Все ее странствования закончились в Женеве, когда по дороге на пароходик к ней подбежал двадцатипятилетний анархист Луиджи Люкени и ударил в грудь заточенным трехгранным напильником. Она встала, сказала, что ничего не понимает, что у нее немного болит грудь и надо спешить на пароход – он отходит. Только через полчаса, уже на пароходе, она побледнела и упала. Спасти ее все равно не мог бы никто – напильник дошел до сердца. На вопрос, почему он ее убил, Люкени ответил на суде, что она была хорошо одета, выглядела как аристократка, а аристократы не работают и поэтому их всех надо убивать. Смертной казни в Швейцарии тогда уже не было, он получил пожизненное заключение, отсидел двенадцать лет и повесился в камере. Есть ли во всей истории жизни Сисси что-то более бессмысленное, чем это убийство? Вряд ли, разве что неистребимое желание ее свекрови, чтоб все было так, как она хочет, и никак иначе.

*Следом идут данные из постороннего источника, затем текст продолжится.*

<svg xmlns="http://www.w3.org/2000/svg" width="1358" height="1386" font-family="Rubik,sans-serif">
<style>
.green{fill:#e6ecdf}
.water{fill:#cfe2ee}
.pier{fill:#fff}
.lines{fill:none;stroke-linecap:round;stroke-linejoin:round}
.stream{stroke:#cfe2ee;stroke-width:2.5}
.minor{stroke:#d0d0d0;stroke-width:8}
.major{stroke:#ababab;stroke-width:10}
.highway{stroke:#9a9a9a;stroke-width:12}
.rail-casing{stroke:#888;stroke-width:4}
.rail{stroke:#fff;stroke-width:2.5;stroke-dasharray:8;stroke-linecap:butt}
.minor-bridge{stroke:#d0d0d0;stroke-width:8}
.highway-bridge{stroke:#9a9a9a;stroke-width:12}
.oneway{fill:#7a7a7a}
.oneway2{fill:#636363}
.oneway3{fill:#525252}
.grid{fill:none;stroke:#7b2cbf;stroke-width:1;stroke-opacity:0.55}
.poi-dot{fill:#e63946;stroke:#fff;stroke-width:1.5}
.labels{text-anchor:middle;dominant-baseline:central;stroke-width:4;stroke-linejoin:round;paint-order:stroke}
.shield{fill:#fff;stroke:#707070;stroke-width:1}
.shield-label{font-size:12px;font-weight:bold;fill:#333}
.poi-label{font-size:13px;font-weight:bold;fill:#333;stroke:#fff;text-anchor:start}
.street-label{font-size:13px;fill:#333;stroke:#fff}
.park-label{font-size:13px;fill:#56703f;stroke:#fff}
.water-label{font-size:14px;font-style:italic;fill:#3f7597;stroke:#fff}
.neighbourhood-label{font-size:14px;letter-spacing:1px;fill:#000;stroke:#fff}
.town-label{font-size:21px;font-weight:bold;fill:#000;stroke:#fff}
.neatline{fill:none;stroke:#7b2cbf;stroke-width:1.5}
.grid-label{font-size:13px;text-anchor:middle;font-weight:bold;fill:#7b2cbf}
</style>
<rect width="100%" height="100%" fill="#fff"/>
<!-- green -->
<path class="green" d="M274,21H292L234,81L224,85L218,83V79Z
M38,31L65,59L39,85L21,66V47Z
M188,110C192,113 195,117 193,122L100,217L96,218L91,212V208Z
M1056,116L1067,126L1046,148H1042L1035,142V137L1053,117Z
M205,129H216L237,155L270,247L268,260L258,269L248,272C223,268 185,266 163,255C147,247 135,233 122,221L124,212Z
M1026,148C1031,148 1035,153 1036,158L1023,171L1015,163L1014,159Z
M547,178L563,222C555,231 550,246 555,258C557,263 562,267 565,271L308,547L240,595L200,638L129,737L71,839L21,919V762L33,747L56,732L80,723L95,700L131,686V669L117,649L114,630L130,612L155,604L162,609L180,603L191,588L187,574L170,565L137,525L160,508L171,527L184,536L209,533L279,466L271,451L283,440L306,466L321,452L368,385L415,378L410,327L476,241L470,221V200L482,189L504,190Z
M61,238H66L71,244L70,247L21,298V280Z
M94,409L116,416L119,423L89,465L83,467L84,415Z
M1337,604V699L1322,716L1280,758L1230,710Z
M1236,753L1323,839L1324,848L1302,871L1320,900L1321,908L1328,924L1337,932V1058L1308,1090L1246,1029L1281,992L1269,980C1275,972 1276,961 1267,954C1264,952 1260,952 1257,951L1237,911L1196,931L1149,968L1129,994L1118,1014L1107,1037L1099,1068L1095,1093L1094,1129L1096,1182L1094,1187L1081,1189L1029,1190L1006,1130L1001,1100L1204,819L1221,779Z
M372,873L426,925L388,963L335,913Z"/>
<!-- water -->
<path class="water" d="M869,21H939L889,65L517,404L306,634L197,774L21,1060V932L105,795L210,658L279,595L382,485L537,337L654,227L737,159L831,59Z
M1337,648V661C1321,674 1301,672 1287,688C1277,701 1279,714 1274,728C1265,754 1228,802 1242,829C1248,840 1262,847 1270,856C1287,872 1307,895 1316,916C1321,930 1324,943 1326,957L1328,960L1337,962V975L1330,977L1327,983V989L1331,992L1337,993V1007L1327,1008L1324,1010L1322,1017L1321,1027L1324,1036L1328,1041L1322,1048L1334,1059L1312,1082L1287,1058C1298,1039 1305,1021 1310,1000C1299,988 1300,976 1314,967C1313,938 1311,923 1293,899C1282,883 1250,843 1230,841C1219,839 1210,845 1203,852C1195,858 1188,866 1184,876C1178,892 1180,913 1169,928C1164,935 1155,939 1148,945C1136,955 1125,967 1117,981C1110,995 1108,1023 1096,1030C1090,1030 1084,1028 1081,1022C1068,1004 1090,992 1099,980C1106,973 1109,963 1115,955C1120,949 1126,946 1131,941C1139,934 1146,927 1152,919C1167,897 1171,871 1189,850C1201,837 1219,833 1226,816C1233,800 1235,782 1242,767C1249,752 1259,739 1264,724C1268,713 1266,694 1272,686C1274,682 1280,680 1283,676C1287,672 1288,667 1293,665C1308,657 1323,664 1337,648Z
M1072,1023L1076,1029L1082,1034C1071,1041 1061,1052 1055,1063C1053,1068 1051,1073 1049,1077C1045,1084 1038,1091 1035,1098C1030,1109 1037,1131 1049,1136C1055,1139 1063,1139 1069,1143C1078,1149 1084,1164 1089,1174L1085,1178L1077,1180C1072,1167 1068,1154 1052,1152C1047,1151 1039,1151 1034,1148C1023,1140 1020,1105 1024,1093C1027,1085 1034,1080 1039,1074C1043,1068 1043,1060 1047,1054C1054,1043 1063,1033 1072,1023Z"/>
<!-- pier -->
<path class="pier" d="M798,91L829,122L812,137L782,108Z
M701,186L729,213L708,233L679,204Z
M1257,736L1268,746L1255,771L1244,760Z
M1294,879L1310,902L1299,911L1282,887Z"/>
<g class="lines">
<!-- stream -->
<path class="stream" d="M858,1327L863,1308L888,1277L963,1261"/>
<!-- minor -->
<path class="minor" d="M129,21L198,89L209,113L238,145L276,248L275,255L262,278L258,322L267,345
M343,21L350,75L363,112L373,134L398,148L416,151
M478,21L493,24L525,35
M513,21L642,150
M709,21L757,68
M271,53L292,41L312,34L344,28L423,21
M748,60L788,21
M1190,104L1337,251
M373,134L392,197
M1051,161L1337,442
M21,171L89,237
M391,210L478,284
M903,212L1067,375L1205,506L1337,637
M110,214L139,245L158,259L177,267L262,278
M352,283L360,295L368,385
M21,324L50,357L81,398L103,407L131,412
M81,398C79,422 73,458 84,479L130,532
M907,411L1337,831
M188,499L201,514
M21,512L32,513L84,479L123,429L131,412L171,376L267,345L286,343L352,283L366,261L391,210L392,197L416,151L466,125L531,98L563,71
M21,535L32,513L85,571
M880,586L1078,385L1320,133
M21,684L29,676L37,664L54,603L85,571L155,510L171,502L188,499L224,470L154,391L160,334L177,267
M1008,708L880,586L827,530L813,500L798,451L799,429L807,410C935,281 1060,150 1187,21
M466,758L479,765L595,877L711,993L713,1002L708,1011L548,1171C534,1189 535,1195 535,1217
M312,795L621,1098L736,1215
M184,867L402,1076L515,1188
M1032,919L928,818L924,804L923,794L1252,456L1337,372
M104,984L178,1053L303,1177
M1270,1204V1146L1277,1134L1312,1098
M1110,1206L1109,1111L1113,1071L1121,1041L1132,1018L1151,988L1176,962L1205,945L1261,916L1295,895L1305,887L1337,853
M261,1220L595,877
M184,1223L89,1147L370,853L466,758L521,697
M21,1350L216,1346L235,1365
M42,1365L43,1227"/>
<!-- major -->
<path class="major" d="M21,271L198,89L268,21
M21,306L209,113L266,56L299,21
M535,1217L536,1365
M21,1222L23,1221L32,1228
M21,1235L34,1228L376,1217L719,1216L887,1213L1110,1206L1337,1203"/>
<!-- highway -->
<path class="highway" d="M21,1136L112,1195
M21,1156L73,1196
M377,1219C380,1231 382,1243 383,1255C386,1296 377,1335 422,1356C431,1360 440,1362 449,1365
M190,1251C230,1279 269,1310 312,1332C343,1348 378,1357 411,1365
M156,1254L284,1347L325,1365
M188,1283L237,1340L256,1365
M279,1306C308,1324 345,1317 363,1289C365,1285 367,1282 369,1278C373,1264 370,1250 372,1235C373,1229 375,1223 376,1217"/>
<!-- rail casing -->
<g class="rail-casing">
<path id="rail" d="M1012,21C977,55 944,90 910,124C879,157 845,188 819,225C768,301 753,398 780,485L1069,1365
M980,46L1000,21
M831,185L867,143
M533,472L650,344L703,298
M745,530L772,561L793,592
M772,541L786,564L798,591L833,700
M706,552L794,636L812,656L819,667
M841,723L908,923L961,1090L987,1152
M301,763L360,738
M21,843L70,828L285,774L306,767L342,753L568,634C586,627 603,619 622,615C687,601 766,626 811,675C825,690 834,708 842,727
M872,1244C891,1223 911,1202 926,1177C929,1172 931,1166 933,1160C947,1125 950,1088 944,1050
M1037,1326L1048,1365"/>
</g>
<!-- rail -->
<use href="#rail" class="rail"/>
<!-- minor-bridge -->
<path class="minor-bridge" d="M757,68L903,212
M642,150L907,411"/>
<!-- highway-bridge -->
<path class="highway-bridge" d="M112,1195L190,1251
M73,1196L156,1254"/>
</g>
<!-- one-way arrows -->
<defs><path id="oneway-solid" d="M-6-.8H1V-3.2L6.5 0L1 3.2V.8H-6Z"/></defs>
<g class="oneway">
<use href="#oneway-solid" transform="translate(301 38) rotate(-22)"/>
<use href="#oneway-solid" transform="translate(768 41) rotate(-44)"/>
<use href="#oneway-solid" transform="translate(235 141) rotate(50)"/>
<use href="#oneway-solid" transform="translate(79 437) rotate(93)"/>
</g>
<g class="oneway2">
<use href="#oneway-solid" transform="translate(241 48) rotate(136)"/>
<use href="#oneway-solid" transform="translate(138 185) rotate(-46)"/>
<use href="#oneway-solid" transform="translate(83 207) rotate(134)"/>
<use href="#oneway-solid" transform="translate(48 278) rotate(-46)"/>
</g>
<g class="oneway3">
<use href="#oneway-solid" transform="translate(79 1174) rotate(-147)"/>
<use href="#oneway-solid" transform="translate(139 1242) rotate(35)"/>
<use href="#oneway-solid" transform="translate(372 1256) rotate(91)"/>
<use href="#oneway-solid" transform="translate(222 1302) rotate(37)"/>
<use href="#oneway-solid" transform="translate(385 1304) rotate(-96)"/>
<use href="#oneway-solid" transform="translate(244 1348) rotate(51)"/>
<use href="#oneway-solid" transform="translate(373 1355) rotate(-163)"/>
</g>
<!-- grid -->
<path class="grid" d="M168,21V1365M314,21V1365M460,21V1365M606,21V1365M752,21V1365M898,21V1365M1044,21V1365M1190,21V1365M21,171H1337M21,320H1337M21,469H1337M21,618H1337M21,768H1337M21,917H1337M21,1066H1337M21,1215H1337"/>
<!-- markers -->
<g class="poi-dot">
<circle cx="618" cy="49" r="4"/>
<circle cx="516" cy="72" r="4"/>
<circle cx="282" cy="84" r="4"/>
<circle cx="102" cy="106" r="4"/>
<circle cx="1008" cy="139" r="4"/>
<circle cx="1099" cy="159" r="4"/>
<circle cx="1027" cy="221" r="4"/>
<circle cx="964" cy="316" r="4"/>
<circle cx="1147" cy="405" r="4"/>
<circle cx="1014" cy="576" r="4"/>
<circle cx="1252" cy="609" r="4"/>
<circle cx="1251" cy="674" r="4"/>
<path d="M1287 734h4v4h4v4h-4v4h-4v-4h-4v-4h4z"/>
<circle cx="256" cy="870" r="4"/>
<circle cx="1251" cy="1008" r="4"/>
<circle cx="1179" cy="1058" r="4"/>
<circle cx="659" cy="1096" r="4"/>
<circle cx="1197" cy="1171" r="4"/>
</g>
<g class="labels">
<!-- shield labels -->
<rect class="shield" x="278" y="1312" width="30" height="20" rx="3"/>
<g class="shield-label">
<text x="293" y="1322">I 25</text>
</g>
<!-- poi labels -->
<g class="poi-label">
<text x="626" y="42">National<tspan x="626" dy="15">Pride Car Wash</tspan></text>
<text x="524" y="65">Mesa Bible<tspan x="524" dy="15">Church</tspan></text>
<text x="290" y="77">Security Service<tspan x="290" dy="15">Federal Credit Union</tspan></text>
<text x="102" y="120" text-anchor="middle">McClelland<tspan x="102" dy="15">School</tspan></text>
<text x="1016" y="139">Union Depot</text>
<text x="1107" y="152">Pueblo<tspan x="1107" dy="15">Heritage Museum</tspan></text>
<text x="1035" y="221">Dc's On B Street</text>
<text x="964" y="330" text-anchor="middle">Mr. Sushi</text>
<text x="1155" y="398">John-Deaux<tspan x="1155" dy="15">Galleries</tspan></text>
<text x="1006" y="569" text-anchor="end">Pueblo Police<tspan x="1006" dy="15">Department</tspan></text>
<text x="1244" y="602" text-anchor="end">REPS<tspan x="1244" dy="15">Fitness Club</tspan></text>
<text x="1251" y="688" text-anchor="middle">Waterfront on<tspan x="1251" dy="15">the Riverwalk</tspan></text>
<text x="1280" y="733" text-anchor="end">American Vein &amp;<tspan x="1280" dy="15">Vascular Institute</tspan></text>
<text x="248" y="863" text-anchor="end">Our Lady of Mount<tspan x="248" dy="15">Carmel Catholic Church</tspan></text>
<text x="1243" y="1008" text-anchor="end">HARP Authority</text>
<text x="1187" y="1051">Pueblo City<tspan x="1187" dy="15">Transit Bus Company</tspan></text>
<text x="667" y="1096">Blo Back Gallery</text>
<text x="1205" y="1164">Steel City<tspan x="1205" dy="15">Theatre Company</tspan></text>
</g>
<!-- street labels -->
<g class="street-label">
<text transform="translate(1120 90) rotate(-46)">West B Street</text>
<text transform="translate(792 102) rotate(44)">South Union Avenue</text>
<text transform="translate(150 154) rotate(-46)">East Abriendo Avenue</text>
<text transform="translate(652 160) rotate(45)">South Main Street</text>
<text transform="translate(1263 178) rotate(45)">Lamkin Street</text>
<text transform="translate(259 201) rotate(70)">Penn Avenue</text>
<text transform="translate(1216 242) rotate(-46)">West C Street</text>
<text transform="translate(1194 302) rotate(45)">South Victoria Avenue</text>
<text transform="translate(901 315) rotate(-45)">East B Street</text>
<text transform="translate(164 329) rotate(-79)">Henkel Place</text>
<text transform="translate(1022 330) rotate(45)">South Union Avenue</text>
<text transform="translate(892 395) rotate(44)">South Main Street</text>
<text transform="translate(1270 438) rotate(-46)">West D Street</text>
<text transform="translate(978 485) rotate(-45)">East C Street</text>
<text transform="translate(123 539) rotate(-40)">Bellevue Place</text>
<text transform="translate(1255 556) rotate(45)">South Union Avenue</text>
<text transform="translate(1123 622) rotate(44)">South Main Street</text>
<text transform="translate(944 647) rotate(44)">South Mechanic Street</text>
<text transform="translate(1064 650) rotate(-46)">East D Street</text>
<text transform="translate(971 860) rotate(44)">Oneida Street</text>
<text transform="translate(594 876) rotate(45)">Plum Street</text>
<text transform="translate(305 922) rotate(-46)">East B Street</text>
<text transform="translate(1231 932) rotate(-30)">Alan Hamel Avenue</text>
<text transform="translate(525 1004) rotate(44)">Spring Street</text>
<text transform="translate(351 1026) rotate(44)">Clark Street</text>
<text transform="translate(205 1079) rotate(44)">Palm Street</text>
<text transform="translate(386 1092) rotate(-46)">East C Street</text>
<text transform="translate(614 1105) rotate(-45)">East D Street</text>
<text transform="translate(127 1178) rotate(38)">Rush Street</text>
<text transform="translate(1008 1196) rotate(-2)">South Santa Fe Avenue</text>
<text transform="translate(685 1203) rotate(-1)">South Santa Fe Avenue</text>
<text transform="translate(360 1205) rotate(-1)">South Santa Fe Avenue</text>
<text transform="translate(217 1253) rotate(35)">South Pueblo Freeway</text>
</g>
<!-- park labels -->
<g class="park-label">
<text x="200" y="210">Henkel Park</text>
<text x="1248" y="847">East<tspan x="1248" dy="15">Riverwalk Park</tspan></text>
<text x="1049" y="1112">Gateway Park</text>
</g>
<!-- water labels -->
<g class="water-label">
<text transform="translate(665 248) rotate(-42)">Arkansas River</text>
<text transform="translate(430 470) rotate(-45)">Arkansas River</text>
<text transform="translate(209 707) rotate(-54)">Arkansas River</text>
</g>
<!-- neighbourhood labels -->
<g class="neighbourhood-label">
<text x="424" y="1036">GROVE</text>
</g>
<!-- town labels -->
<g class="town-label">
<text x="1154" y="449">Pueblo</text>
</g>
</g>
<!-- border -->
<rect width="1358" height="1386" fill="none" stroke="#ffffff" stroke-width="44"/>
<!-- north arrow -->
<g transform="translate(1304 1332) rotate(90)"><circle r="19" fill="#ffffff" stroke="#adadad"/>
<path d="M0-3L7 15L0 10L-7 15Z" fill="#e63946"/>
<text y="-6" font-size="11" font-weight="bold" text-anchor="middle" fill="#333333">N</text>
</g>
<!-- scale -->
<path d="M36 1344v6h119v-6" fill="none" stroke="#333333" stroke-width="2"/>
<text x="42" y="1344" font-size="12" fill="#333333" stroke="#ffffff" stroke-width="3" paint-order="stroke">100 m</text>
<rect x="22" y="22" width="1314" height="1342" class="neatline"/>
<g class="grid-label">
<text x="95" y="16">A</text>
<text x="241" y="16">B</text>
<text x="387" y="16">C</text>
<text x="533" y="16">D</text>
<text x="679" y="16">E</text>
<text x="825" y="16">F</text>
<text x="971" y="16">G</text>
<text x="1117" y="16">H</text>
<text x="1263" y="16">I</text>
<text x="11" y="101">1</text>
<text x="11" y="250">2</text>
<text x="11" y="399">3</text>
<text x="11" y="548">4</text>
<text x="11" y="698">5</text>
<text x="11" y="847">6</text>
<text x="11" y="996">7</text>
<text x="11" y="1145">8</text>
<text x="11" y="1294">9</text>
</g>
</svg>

Впрочем, и Люкени примерно этого же хотел. Каждый из нас знает таких людей, но им все равно ничего не объяснить. Все, что мы можем сделать, – вовремя заметить, когда в своих отношениях с близкими мы хоть чуточку становимся на них похожи. И остановиться, пока еще не поздно. Вот вроде и все. А про Майерлинг когда? Давайте уже в следующий раз. «Настало утро, и Шахразада прекратила дозволенные речи».